No room left for veteran ‘saviors’
This new trend is causing more than a few grey hairs among the old guard. Over the years, Peter Neururer has built up a reputation of being able to step in at short notice and save floundering teams from relegation. However, he has been out of work for three years now.
“I do not know Tedesco, he has done a lot of good work in Aue, but how can manager Christian Heidel really evaluate his quality?” Neururer asked the SID news agency.
“There are no empty cliches, everything has a certain depth to it,” is how Heidel described his discussions with Tedesco, which led him to hire the former coach of second-division side Erzgebirge Aue.
Frank Wormuth, the head of the football coach training department at the German football association’s (DFB) Hennes Weisweiler Academy near Cologne, is naturally pleased that his former students are so much in demand in professional football.
“To tell you about everything that has changed in the training program, I would have to deliver an hour-long lecture,” he told DW. “Of course, we are building on the work of my predecessors, Gero Bisanz and Erich Rutemöller, and we are constantly questioning what we are doing and we are open to scrutiny from outside. For example, we invited the McKinsey business consulting company to come and see what we are doing, and participants in our courses are given anonymous questionnaires so that they can provide us with their feedback.”
Getting the players on board
According to Wormuth, who has both played and coached at the professional level, the program’s academic curriculum has been scaled back, while the time spent in internships has been extended. External experts from the worlds of science and football, like the German Sport University Cologne or renowned former Bundesliga coaches, are brought in to provide background information. What is being stressed above all is the need for the young coaches to “get the players on board.”
It pleases Wormuth to hear some of his thoughts coming from the mouth of Tedesco – particularly when the newly hired Schalke coach speaks about “getting the players on board, giving them the feeling that they are part of the decision-making processes.”
“Sometimes the young coaches still carry our trademark – in the positive sense, of course,” Wormuth conceded.
It’s not as if there were no opportunities for more experienced coaches to undergo further training in their craft.
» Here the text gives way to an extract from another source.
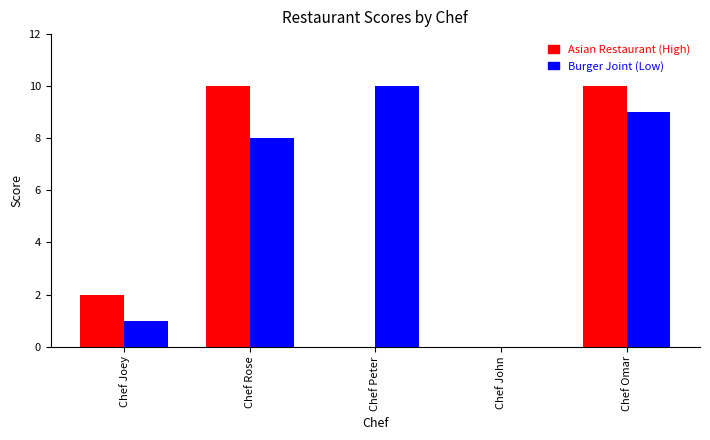

Reading left to right, list all the values displayed in this chart.

Asian Restaurant (High): Chef Joey=2	Chef Rose=10	Chef Peter=0	Chef John=0	Chef Omar=10
Burger Joint (Low): Chef Joey=1	Chef Rose=8	Chef Peter=10	Chef John=0	Chef Omar=9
In fact, a football coach in Germany must complete 20 training units within the past three years to get his coaching certificate extended. And there are no doubts in Wormuth’s mind that Neururer and his contemporaries have valid coaching qualifications.
A change in the leadership culture
So what is the behind this trend towards young coaches in the Bundesliga? Wormuth believes there are several reasons for this – beyond the ever-improving training methods. Most of the clubs employ mostly full-time coaches in their youth academies, meaning that they work under the constant observation of the club’s managers and executives. If they see that a certain youth coach has good social skills, is articulate and above all technically competent, then he becomes an obvious candidate should a coaching vacancy arise with the club’s Bundesliga team.
“There are so many good coaches out there,” Wormuth said. “You just have the courage to hire them.”
And the hiring of more young coaches is leading to a change in leadership culture in the Bundesliga.
“The people in charge are now making decisions base more on qualifications than on someone’s name,” he said.
However, there is no reason for coaches of the over-40 generation to despair. The coaches of Germany’s top two clubs, Carlo Ancelotti (Bayern Munich) and Peter Bosz (Borussia Dortmund) are 58 and 53-years-old, respectively, and neither one has ever attended the Hennes Weisweiler Academy. So there is still hope for grey-haired coaches after all.